Aliza et Lilach sont elles aussi représentées par le CWJ. Pour cette dernière, ce combat n’est pas une question de religion. « Je ne suis pas pratiquante.Mais si je rencontrais quelqu’un, je voudrais pouvoir me remarier. J’aurais aussi voulu avoir d’autres enfants. Aujourd’hui, à 44 ans, c’est trop tard…»
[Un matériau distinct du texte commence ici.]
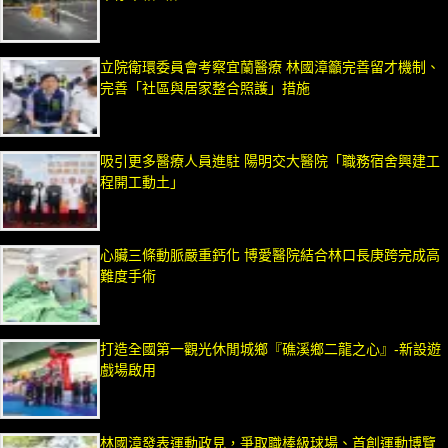
立院衛環委員會考察宜蘭醫療 林國漳籲完善留才機制、
完善「社區與居家整合照護」措施
吸引更多醫療人員進駐 陽明交大醫院「職務宿舍興建工
程開工動土」
心臟三條動脈嚴重鈣化 博愛醫院結合林口長庚跨完成高
難度手術
打造全國第一觀光休閒城鄉『礁溪鄉二龍之心』-新設遊
戲場啟用
林國漳發表運動政見，爭取職棒級球場、首創運動博覽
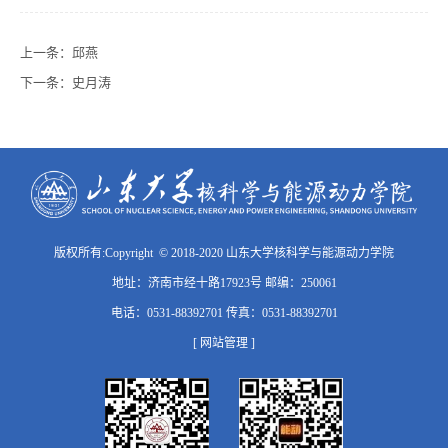
上一条：
邱燕
下一条：
史月涛
版权所有:Copyright © 2018-2020 山东大学核科学与能源动力学院
地址：济南市经十路17923号 邮编：250061
电话：0531-88392701 传真：0531-88392701
[ 网站管理 ]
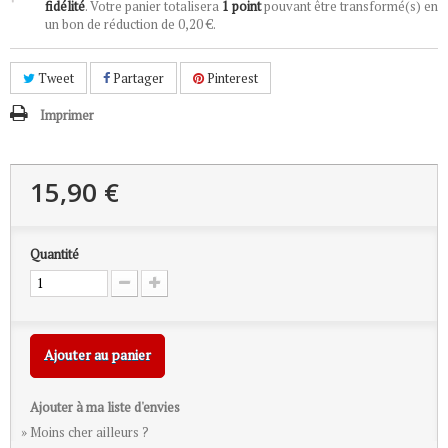
fidélité
. Votre panier totalisera
1
point
pouvant être transformé(s) en
un bon de réduction de
0,20 €
.
Tweet
Partager
Pinterest
Imprimer
15,90 €
Quantité
Ajouter au panier
Ajouter à ma liste d'envies
» Moins cher ailleurs ?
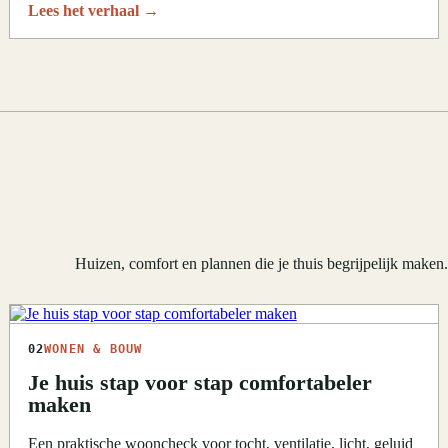
Lees het verhaal
→
Huizen, comfort en plannen die je thuis begrijpelijk maken
02
WONEN & BOUW
Je huis stap voor stap comfortabeler
maken
Een praktische wooncheck voor tocht, ventilatie, licht, geluid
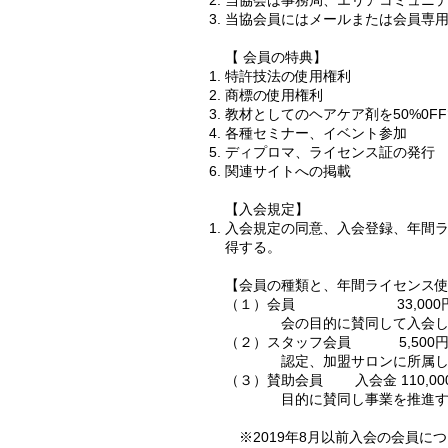
当協会は事務局、エリアコミュニ
当協会員にはメールまたは会員専用
【 会員の特典】​
特許技法の使用権利
商標の使用権利
教材としてのヘアケア剤を50%0F
各種セミナー、イベント参加
ディプロマ、ライセンス証の発行
関連サイトへの掲載
【入会規定】
入会規定の同意、入会登録、年間
得する。
【会員の種類と、年間ライセンス使
（１）会員 33,000
会の目的に賛同して入会し
（２）スタッフ会員 5,500
認定、加盟サロンに所属し、
（３）賛助会員 入会金 110,0
目的に賛同し事業を推進する
※2019年8月以前入会の会員に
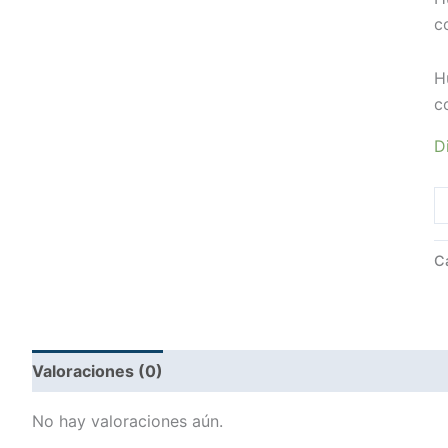
c
H
c
D
C
Valoraciones (0)
No hay valoraciones aún.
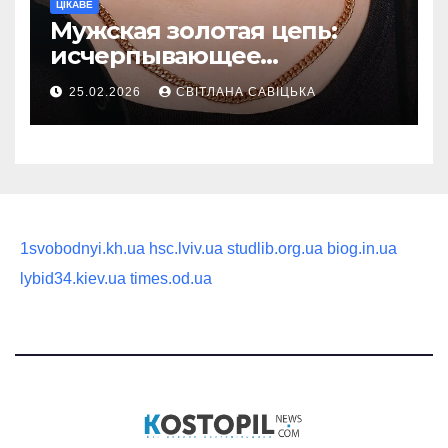
ЦІКАВЕ
Мужская золотая цепь:
исчерпывающее
руководство по выбору
25.02.2026
СВІТЛАНА САВІЦЬКА
статусного украшения
1svobodnyi.kh.ua
hsc.lviv.ua
studlib.org.ua
biog.in.ua
lybid34.kiev.ua
times.od.ua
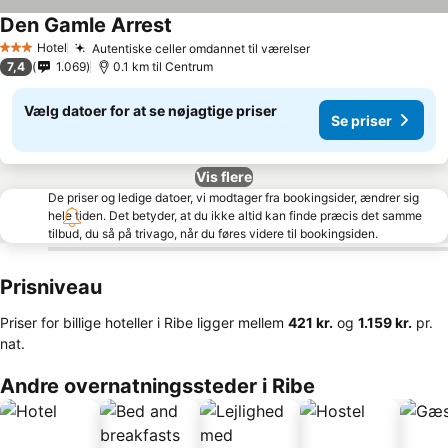
Den Gamle Arrest
Hotel
Autentiske celler omdannet til værelser
3 Stjerner
7,4
1.069
0.1 km til Centrum
Vælg datoer for at se nøjagtige priser
Se priser
Vis flere
De priser og ledige datoer, vi modtager fra bookingsider, ændrer sig
hele tiden. Det betyder, at du ikke altid kan finde præcis det samme
tilbud, du så på trivago, når du føres videre til bookingsiden.
Prisniveau
Priser for billige hoteller i Ribe ligger mellem
‎421 kr.
og
‎1.159 kr.
pr.
nat.
Andre overnatningssteder i Ribe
Aliza, quant à elle, voit dans cette démarche une manière de se venger de tout ce qu’elle a enduré. « Je voudrais que mon mari réalise qu’il ne peut pas faire ce qu’il veut, qu’il se sente coincé comme je l’ai été pendant 10 ans. C’est ma façon de me sentir mieux. Je me bats pour moi, mais aussi pour les autres femmes. J’ai toujours cru en la justice. Et ce qui m’est arrivé n’a rien de juste. » Si elle tient à aller jusqu’au bout de la procédure, elle doute pourtant de pouvoir jamais divorcer. «Mon mari préférera payer ou aller en prison, dit-elle. Un jour, il m’a dit : “Si tu ne veux plus être ma femme, tu ne seras celle de personne d’autre.” Je ne serai libre que quand il
mourra. »

Selon Robyn Shames, « beaucoup de femmes laïques pensent encore, à tort, que tout cela ne les concerne pas ». « Elles ne réalisent que trop tard la tournure dramatique que peut prendre un mariage », regrette-t-elle. Pour elle, une solution serait d’envisager un accord prénuptial. «Quand on sait qu’en Israël, une union sur quatre se termine par un divorce, cela semblerait évident.Mais certains rabbins s’y opposent, et surtout, beaucoup de jeunes couples ne veulent pas en entendre parler. Comme s’ils ne voulaient pas gâcher la fête avec ce genre de considérations. Pourtant, s’ils ne peuvent pas en discuter sereinement quand ils s’aiment, quand le feront-ils?»